The collaboration comes on the heels of an amendment already passed by the Senate and House that would significantly strengthen protections against the wave of counterfeit electronic parts coming into the defense supply system. The new legislation is included in the 2012 National Defense Authorization Act and requires that military suppliers create and implement counterfeit detection and avoidance systems, among many other strict anti-counterfeiting provisions. These new requirements could be enabled through a CNSE-APDN partnership.
And while the spotlight is justifiably on protecting the defense supply chain, the private sector would also reap significant and immediate rewards from CNSE-APDN efforts.
Dr. James A. Hayward, President and CEO of Applied DNA Sciences, said, “With this partnership between the UAlbany NanoCollege and APDN, we create the field of ‘nanosecurity.’ Both entities contribute leading-edge technology and proven success in its commercialization. We are confident of results and in our capacity for near-term deployment.”
Dean Fuleihan, CNSE Executive Vice President for Strategic Partnerships, said, “The UAlbany NanoCollege is delighted to enter into this partnership with Applied DNA Sciences to enable innovative anti-counterfeiting technology that is vital to protecting American troops and U.S. military interests, both at home and abroad. This collaboration will accelerate research, development and commercialization to ensure the security and integrity of computer chips that drive our nation’s most advanced weaponry and intelligence systems, and further demonstrates the success of public-private partnerships in positioning CNSE and New York state as a hub for 21st century military technologies driven by nanotechnology know how.”
The UAlbany CNSE is the first college in the world dedicated to education, research, development and deployment in the emerging disciplines of nanoscience, nanoengineering, nanobioscience and nanoeconomics. With more than $14 billon in high-tech investments, CNSE represents the world’s most advanced university-driven research enterprise, offering students a one-of-a-kind academic experience and providing over 300 corporate partners with access to an unmatched ecosystem for leading-edge R&D and commercialization of nanoelectronics and nanotechnology innovations.

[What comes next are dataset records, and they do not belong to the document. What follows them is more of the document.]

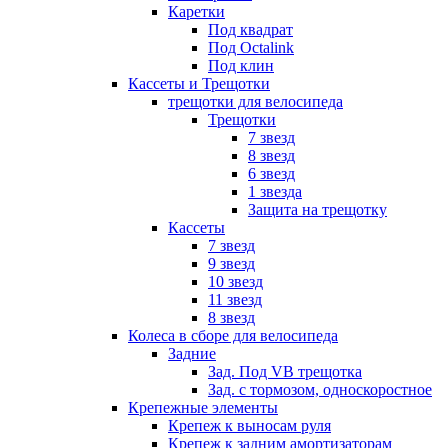
Каретки
Под квадрат
Под Octalink
Под клин
Кассеты и Трещотки
трещотки для велосипеда
Трещотки
7 звезд
8 звезд
6 звезд
1 звезда
Защита на трещотку
Кассеты
7 звезд
9 звезд
10 звезд
11 звезд
8 звезд
Колеса в сборе для велосипеда
Задние
Зад. Под VB трещотка
Зад. с тормозом, односкоростное
Крепежные элементы
Крепеж к выносам руля
Крепеж к задним амортизаторам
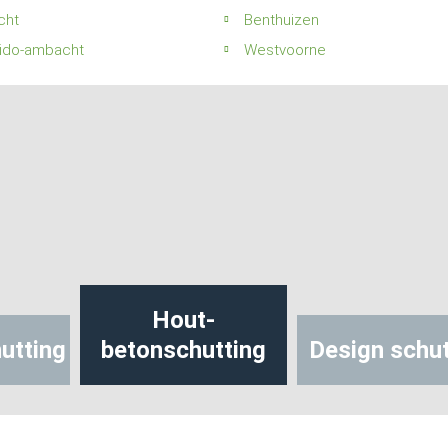
cht
Benthuizen
-ido-ambacht
Westvoorne
Hout-
ting
betonschutting
Design schutti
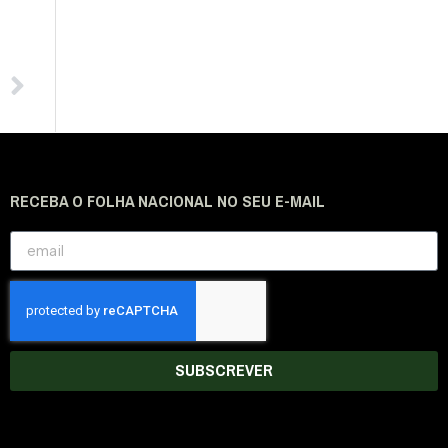
RECEBA O FOLHA NACIONAL NO SEU E-MAIL
SUBSCREVER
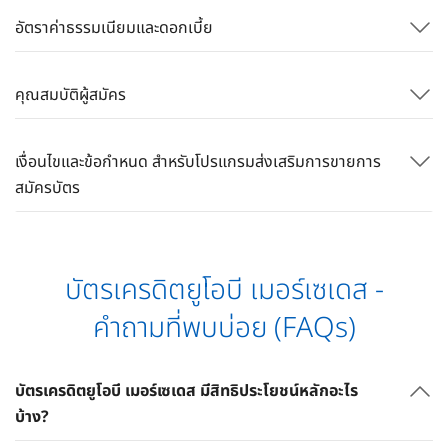
อัตราค่าธรรมเนียมและดอกเบี้ย
คุณสมบัติผู้สมัคร
เงื่อนไขและข้อกำหนด สำหรับโปรแกรมส่งเสริมการขายการ
สมัครบัตร
บัตรเครดิตยูโอบี เมอร์เซเดส -
คำถามที่พบบ่อย (FAQs)
บัตรเครดิตยูโอบี เมอร์เซเดส มีสิทธิประโยชน์หลักอะไร
บ้าง?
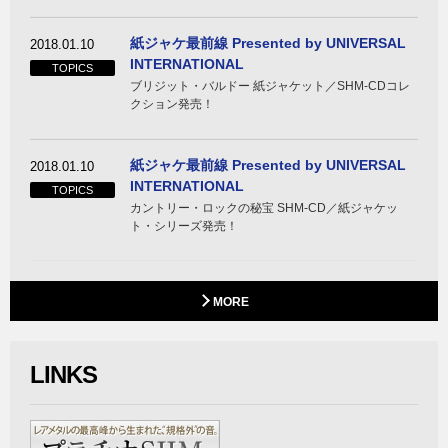
紙ジャケ最前線 Presented by UNIVERSAL
2018.01.10
INTERNATIONAL
TOPICS
ブリジット・バルドー 紙ジャケット／SHM-CDコレ
クション発売！
紙ジャケ最前線 Presented by UNIVERSAL
2018.01.10
INTERNATIONAL
TOPICS
カントリー・ロックの秘宝 SHM-CD／紙ジャケッ
ト・シリーズ発売！
MORE
LINKS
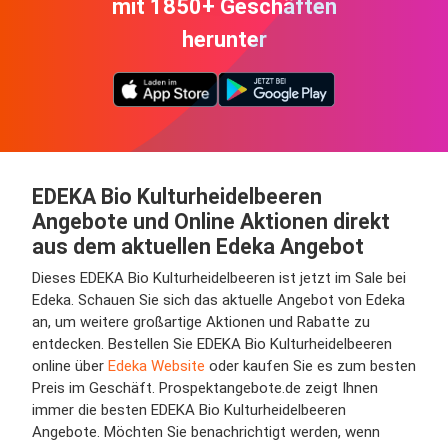
mit 1850+ Geschäften
herunter
EDEKA Bio Kulturheidelbeeren
Angebote und Online Aktionen direkt
aus dem aktuellen Edeka Angebot
Dieses EDEKA Bio Kulturheidelbeeren ist jetzt im Sale bei
Edeka. Schauen Sie sich das aktuelle Angebot von Edeka
an, um weitere großartige Aktionen und Rabatte zu
entdecken. Bestellen Sie EDEKA Bio Kulturheidelbeeren
online über
Edeka Website
oder kaufen Sie es zum besten
Preis im Geschäft. Prospektangebote.de zeigt Ihnen
immer die besten EDEKA Bio Kulturheidelbeeren
Angebote. Möchten Sie benachrichtigt werden, wenn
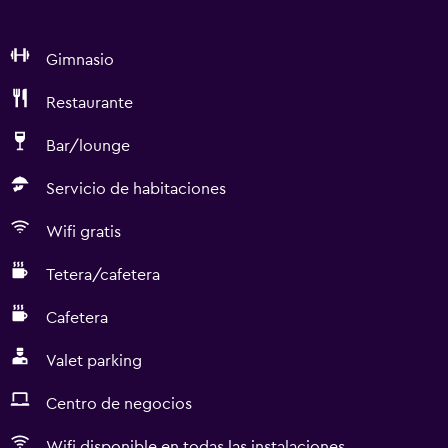
Gimnasio
Restaurante
Bar/lounge
Servicio de habitaciones
Wifi gratis
Tetera/cafetera
Cafetera
Valet parking
Centro de negocios
Wifi disponible en todas las instalaciones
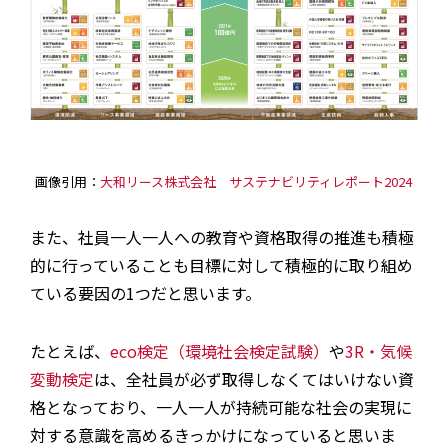
画像引用：
大和リース株式会社 サステナビリティレポート2024
また、社員一人一人への教育や資格取得の推進も積極
的に行っていることも目標に対して積極的に取り組め
ている要因の1つだと思います。
たとえば、
eco検定（
環境社会検定試験
）
や
3R・気候
変動検定
は、全社員が必ず取得しなくてはいけない資
格となっており、一人一人が持続可能な社会の実現に
対する意識を高めるきっかけになっていると思いま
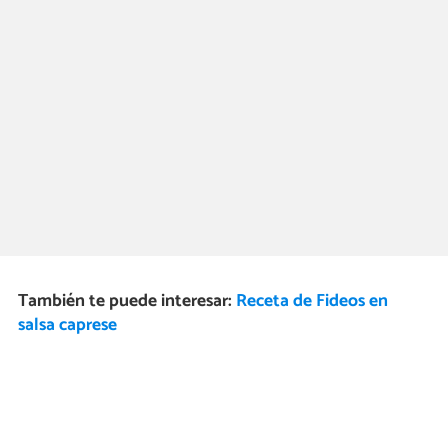
También te puede interesar:
Receta de Fideos en
salsa caprese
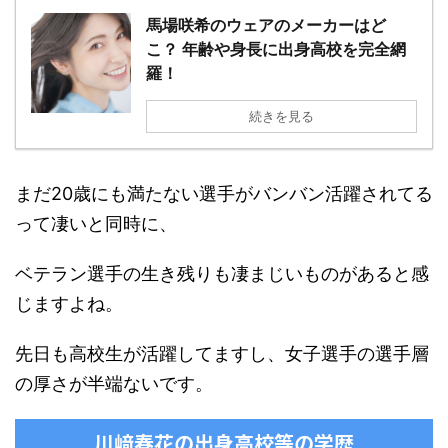
馬場咲希のウェアのメーカーはど
こ？ 年齢や身長に出身高校を完全網
羅！
続きを見る
まだ20歳にも満たない選手がバンバン活躍されてる
って凄いと同時に、
ベテラン選手の生き残りも凄まじいものがあると感
じますよね。
先日も高校生が活躍してますし、女子選手の選手層
の厚さが半端ないです。
川﨑春花の出身高校等の学歴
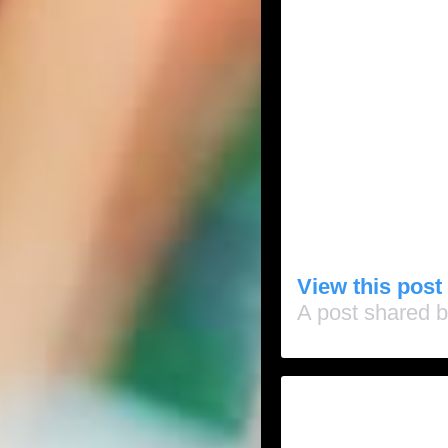
View this post
A post shared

CNSE’s footprint spans upstate New York, including its Albany NanoTech Complex, an 800,000-square-foot megaplex with the only fully-integrated, 300mm wafer, computer chip pilot prototyping and demonstration line within 85,000 square feet of Class 1 capable cleanrooms. More than 2,600 scientists, researchers, engineers, students and faculty work here, from companies including IBM, Intel, GlobalFoundries, SEMATECH, Samsung, TSMC, Toshiba, Applied Materials, Tokyo Electron, ASML and Novellus Systems.
An expansion now underway, part of which will house the world’s first Global 450mm Consortium, will add nearly 500,000 square feet of next-generation infrastructure, an additional 50,000 square feet of Class 1 capable cleanrooms, and more than 1,000 scientists, researchers and engineers from CNSE and global corporations. In addition, CNSE’s Solar Energy Development Center in Halfmoon provides a prototyping and demonstration line for next-generation CIGS thin-film solar cells. CNSE’s Smart Systems Technology and Commercialization Center of Excellence (STC) in Rochester offers state-of-the-art capabilities for MEMS fabrication and packaging. CNSE also co-founded and manages operations at the Computer Chip Commercialization Center at SUNYIT in Utica and is a co-founder of the Nanotechnology Innovation and Commercialization Excelerator in Syracuse.